Research indicates that children whose parents get involved with their education are more likely to earn better grades and less likely to have behavior problems in the classroom.

The concept of parents working in conjunction with schools is nothing new. A 1987 study by Paul G. Fehrmann and colleagues documented the importance of parental involvement on their child’s grades.

Published in the Journal of Education Research, the study found that when parents stayed directly involved in their child’s studies throughout high school, the child’s grades improved.

There are many different reasons for parents to get involved with their child’s school and the community. Helping their children succeed is just one of them. The choice is just how to go about connecting with the school. Here are a few ideas.

—Work with the teacher. Teachers are increasingly facing obstacles with regards to time and funding. Many must preside over large classes and are responsible for outfitting their classrooms with certain supplies. This presents ideal opportunities for parents to step up and pitch in.

Volunteering in a child’s classroom is a good way for one to help his or her teacher and get a firsthand account of what their child is doing in class. One may be asked to prepare and package homework assignments or put together materials for craft projects. Some teachers welcome parents who come in to read books to the class or even give spelling tests.
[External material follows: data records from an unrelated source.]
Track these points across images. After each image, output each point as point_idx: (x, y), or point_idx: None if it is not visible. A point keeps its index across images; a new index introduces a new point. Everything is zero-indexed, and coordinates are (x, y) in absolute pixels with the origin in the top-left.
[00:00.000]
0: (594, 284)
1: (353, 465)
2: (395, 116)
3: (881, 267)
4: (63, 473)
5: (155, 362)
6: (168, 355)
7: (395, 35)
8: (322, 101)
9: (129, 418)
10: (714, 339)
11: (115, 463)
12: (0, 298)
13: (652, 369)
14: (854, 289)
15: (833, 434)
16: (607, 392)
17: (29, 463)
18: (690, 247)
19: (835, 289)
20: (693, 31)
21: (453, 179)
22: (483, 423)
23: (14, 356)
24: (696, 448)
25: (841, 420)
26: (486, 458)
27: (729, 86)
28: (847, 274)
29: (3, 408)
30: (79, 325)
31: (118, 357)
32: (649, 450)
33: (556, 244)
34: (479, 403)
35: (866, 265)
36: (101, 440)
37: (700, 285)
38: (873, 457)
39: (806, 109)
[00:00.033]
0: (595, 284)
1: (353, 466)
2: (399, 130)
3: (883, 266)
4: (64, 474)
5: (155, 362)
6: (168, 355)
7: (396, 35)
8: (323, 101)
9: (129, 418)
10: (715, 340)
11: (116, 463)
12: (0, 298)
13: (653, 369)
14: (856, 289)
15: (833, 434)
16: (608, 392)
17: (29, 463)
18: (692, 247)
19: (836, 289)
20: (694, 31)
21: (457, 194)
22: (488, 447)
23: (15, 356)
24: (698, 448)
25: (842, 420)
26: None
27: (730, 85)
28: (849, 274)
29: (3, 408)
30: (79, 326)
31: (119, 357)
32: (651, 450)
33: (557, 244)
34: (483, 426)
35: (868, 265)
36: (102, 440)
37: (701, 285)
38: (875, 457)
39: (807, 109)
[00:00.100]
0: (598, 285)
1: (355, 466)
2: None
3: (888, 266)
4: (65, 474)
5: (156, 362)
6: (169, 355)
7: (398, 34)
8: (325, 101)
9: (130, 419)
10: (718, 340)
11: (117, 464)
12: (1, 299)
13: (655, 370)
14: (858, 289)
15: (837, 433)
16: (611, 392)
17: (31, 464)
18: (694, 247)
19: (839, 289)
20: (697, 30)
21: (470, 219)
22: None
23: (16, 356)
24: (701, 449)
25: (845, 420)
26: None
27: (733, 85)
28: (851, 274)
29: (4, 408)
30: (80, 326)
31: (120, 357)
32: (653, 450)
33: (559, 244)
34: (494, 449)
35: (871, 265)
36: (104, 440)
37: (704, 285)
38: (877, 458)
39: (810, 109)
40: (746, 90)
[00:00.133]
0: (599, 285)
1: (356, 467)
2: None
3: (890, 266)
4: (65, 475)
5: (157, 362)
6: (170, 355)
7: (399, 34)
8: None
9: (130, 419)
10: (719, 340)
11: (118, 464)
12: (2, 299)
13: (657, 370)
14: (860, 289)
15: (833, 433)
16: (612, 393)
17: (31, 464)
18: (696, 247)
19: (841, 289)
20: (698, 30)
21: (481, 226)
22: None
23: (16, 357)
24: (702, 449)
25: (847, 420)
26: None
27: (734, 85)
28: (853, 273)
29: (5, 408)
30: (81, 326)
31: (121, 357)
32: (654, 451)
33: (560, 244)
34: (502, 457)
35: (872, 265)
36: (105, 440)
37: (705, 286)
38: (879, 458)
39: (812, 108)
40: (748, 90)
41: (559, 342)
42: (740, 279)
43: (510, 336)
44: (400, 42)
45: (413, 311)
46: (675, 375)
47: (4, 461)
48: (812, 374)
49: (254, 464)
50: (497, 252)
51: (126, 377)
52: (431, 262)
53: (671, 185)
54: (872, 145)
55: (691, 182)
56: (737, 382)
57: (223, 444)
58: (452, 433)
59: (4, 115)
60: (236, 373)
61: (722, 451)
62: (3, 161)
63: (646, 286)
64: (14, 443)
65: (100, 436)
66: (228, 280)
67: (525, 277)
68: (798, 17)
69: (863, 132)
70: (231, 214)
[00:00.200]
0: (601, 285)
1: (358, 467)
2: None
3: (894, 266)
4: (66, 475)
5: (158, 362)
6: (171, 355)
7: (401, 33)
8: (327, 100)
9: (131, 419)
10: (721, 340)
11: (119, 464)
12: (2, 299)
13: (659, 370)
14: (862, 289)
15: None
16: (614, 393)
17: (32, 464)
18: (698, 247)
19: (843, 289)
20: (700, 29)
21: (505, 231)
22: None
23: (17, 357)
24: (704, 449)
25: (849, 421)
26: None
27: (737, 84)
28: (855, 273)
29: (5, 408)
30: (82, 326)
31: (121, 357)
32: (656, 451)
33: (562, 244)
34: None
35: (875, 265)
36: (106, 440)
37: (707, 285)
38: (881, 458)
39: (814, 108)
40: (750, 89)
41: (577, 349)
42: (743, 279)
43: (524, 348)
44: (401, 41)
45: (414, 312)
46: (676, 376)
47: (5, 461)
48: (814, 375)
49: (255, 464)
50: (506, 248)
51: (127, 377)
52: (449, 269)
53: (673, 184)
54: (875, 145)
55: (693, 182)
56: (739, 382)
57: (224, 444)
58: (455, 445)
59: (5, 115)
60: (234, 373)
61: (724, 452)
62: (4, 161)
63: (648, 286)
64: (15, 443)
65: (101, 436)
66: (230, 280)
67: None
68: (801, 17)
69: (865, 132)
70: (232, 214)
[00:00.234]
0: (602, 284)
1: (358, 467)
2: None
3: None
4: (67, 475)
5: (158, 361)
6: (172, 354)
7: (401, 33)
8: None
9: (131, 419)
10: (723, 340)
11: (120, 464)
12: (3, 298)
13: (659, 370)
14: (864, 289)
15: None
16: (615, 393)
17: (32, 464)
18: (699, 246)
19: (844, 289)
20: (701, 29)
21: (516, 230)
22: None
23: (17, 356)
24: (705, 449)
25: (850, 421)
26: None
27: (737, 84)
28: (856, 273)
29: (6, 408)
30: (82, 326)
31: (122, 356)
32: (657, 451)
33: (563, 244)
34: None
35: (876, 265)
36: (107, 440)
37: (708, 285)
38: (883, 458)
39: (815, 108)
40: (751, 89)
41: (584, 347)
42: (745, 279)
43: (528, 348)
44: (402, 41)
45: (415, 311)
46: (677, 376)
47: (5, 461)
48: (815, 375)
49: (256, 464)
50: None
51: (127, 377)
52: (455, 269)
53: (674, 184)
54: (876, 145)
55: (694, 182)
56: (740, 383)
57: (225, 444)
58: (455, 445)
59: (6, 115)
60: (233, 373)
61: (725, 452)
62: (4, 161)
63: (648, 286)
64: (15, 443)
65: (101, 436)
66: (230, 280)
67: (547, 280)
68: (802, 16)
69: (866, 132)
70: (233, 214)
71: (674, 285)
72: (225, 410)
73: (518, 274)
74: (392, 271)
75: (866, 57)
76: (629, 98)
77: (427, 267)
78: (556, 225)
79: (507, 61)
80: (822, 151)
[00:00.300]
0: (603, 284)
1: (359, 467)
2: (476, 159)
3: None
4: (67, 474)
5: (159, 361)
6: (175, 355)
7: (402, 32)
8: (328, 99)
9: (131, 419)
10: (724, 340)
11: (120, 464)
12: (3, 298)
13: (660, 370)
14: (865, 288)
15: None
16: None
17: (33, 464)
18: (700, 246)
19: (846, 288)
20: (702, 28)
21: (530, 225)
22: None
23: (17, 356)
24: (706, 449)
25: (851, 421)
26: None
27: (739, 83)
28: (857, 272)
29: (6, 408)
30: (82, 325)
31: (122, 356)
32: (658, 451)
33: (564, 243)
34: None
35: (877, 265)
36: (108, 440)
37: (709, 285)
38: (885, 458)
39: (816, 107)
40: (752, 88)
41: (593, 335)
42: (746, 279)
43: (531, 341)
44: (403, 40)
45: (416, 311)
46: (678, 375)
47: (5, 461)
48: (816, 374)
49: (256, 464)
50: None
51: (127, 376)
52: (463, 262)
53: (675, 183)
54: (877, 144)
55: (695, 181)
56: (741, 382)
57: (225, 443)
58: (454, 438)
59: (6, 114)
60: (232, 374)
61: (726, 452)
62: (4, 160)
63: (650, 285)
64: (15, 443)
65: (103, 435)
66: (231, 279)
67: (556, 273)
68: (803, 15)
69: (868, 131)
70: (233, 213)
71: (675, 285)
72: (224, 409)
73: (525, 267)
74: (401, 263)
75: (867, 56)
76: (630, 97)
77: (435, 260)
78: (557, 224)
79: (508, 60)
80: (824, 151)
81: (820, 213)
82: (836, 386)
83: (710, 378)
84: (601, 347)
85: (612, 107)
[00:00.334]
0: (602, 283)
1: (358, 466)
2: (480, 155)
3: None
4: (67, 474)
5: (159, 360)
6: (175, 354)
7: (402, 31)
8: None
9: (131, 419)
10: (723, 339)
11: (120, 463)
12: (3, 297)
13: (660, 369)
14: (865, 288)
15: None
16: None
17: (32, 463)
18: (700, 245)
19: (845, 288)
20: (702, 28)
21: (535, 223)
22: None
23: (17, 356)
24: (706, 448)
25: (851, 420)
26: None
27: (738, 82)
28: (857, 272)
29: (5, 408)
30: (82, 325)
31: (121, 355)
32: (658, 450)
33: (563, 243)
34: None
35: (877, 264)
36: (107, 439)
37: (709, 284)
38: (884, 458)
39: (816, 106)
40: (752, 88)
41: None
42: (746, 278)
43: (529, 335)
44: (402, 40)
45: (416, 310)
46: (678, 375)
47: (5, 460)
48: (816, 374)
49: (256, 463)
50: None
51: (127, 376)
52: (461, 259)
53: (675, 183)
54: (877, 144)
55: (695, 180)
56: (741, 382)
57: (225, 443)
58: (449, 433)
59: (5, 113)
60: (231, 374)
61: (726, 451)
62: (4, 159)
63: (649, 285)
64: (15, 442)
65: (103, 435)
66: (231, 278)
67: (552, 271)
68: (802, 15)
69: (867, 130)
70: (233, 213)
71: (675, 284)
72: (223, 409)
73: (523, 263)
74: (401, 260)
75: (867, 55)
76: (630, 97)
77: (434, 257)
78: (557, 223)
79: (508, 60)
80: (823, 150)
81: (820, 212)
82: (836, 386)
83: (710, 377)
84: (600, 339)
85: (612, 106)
Think about chaperoning a field trip or helping with the setup and cleanup of class parties. If one keeps an open dialogue with the teacher through phone calls or e-mail, one may be presented with plenty of opportunities to get involved.

—Attend meetings. Parent-teacher associations or organizations are often instrumental in helping a school to run smoothly. They are the people behind fundraisers and special activities outside of the classroom. The PTA is also privy to information on upcoming events before the rest of the school community.

Attending monthly meetings can keep parents up to speed on the goings-on at their child’s school. It will also ensure one’s voice is heard with regards to school policy. This will also give parents the opportunity to meet other parents.

—Attend special events. Not every parent can serve on the PTA or be present in the daily activities of the classroom. However, parents can show support by attending special events hosted by the school, such as fundraisers or field-day activities.

One can volunteer their time with the setup of teacher-appreciation lunches and bake sales, serve as a tour guide for the school when new parents are invited, build sets or make costumes for a school play or take pictures of events and create a collage to be put on display in the school.

—Volunteer one’s skills. Some schools can benefit from the specialized skills of parents. Parents should ask if they can come in and talk about their job or hobby and demonstrate it to the class.

Individuals who have technology skills can volunteer to install computer software or to run networking throughout the school. If a parent has a background in print layout, find out if they can help design and publish the school newsletter or yearbooks.

Anytime a parent volunteers his or her time, that means less funding has to go to hiring an outside vendor for the job, saving the school money it sorely needs.

Being involved in a child’s school sets a positive example for the kids and provides their school with some much-needed assistance.